With an earlier-than-usual fire season wreaking havoc in other communities interfacing with the San Gabriel Mountains, some local residents are finding it difficult to obtain or renew fire insurance coverage through big-name companies due to the proximity of their houses to brush zones, where the risk of fire damage is greater than average.
Some large insurers have put a hold on writing new policies to manage their growth and exposure to risk in certain areas, while others might reject applicants whose homes fall within a prescribed distance of brush zones.
“We’re not writing any new business in La Cañada, La Crescenta, Altadena and Tujunga,” said Barbara Marshall, a La Cañada resident and State Farm agent who’s been working in the industry for 27 years. “We already insure so many homes in this area, we really want to be able to keep our promises were anything to happen.”
Marshall said the policy has been in place for about a year, and is part of a broader post-2009 Station fire reality that’s got companies thinking strategically about how many and what types of homes they can cover.
Bill Stewart, a Farmers Insurance agent based in La Cañada for 19 years, said his company offers fire coverage on a case-by-case basis. Satellite mapping technology now lets agents zero in on factors such as topography, climate conditions and wind patterns of a particular neighborhood to assess risk on an individualized basis. Anyone denied by Farmers is referred to affiliate companies that will insure — but at a cost, he said.
“The Station fire was a catalyst for almost all the action you’re seeing now with insurance companies,” Stewart said. “It’s about how much risk companies are willing to take.”
Homeowners unable to obtain fire coverage in the voluntary market are typically referred to the California FAIR Plan, a statewide association that ensures basic property coverage as a last resort.
Created by state legislation in 1968, after the Watts riots and a series of brush fires left many property owners unable to secure insurance, the association covers older urban dwellings and homes in expensive but risky areas such as La Cañada, Malibu, Bel Aire and Topanga Canyon, according to President Anneliese Jivan.

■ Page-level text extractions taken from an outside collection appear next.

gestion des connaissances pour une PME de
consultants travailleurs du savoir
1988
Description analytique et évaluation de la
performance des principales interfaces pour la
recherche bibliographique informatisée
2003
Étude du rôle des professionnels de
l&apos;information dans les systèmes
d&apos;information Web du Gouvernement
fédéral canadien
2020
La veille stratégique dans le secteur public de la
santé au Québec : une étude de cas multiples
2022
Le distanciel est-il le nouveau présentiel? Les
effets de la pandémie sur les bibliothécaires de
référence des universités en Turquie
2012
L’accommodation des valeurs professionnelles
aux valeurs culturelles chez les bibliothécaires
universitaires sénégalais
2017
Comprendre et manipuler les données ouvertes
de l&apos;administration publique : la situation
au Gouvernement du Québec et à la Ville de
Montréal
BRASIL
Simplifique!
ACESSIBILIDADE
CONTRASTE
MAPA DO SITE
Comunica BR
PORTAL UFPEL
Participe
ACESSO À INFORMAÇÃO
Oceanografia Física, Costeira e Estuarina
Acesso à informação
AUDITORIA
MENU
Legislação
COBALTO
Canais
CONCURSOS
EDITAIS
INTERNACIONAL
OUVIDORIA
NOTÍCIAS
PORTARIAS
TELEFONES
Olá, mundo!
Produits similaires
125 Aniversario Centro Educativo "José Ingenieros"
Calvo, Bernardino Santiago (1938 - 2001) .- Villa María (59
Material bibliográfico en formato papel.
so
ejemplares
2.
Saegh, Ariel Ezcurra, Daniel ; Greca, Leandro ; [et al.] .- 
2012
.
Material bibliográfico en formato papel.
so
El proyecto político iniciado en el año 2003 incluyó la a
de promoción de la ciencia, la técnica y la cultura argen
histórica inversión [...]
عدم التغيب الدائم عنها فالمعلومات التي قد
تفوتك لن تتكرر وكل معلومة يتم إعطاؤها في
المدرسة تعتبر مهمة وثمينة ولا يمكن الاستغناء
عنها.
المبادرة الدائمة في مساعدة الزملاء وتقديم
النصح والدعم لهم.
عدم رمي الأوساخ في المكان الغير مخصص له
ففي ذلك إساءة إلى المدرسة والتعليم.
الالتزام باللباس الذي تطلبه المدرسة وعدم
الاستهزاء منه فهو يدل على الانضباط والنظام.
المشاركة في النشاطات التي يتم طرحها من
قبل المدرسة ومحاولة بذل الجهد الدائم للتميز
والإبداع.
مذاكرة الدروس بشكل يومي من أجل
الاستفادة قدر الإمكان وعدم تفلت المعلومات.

“If you have a mortgage you need insurance,” she said. “What we don’t want to have happen is a marketplace for a property where it can’t be bought or sold because it can’t be insured.”

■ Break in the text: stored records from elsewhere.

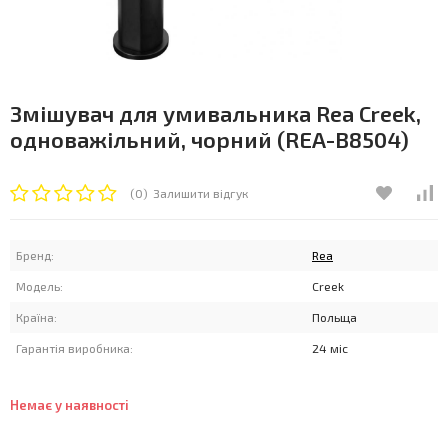
Змішувач для умивальника Rea Creek,
одноважільний, чорний (REA-B8504)
(0)
Залишити відгук
Бренд:
Rea
Модель:
Creek
Країна:
Польща
Гарантія виробника:
24 міс
Немає у наявності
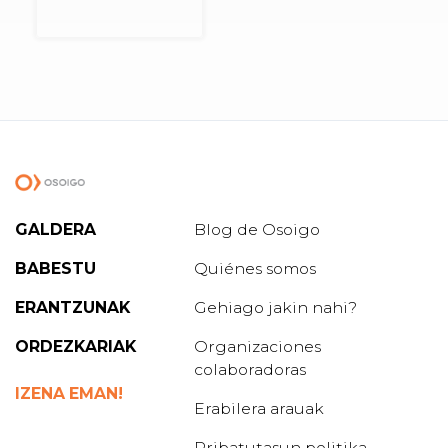
GALDERA
Blog de Osoigo
BABESTU
Quiénes somos
ERANTZUNAK
Gehiago jakin nahi?
ORDEZKARIAK
Organizaciones
colaboradoras
IZENA EMAN!
Erabilera arauak
Pribatutasun politika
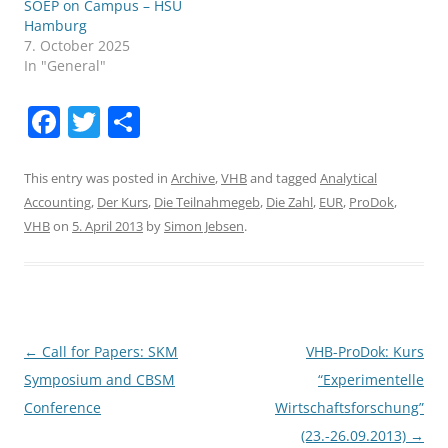
SOEP on Campus – HSU
Hamburg
7. October 2025
In "General"
F
T
S
a
w
h
c
itt
ar
This entry was posted in
Archive
,
VHB
and tagged
Analytical
Accounting
,
Der Kurs
,
Die Teilnahmegeb
,
Die Zahl
,
EUR
,
ProDok
,
e
er
e
VHB
on
5. April 2013
by
Simon Jebsen
.
b
o
o
k
Post
←
Call for Papers: SKM
VHB-ProDok: Kurs
navigation
Symposium and CBSM
“Experimentelle
Conference
Wirtschaftsforschung”
(23.-26.09.2013)
→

The FAIR plan currently covers 328 properties in La Cañada, records indicate. Coverage specifically includes fire but is not comprehensive and has a $1.5-million payout limit, so homeowners are encouraged to seek wraparound coverage at an added cost for other losses.

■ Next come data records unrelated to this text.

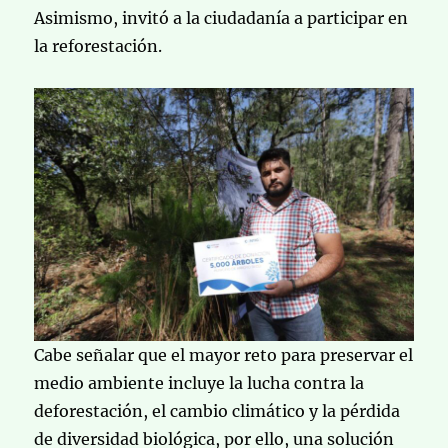
Asimismo, invitó a la ciudadanía a participar en
la reforestación.
Cabe señalar que el mayor reto para preservar el
medio ambiente incluye la lucha contra la
deforestación, el cambio climático y la pérdida
de diversidad biológica, por ello, una solución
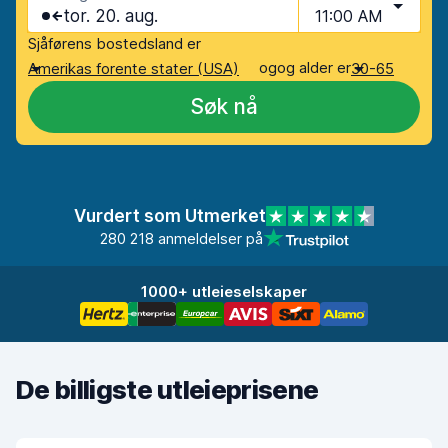
tor. 20. aug.
11:00 AM
Sjåførens bostedsland er
og
og alder er
Amerikas forente stater (USA)
30-65
Søk nå
Vurdert som Utmerket
280 218 anmeldelser på
1000+ utleieselskaper
De billigste utleieprisene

Jeff Chang, longtime insurance broker and owner of A.I.A. Insurance Agents, said insurance companies are reluctant to write policies for homes located near flammable brush zones because of the high costs fires incur.
“If you have a home and it’s insured for half a million dollars, the loss is closer to 1.5 million,” he said, adding that beyond fire damage, insurers can find themselves on the hook for losses related to smoke, evacuation and temporary housing.
Still, in his three decades of experience, Chang has found people who want to live in high-risk areas are usually willing to pay for the privilege of doing so.
“I don’t see insurance as a stopping factor for people who want to buy a house in La Cañada,” Chang said. “You’ll probably have a terrific view, but you’ll also have to pay.”
La Cañadan Kristen Brakeman — who lives near the La Cañada Flintridge Country Club in a house abutting the Angeles National Forest — is not so certain. Her home was covered by Lloyd’s of London until the company canceled the policy after the 2009 Station fire.
The Brakemans turned to the California FAIR Plan and obtained supplemental coverage through Mercury Insurance. But when they were informed last year Mercury was stopping that service, they had to look for another option. This time, Lloyd’s was willing but the cost was steep.
“It’s one of those things you don’t necessarily think about when you’re buying a house — but you should,” she said.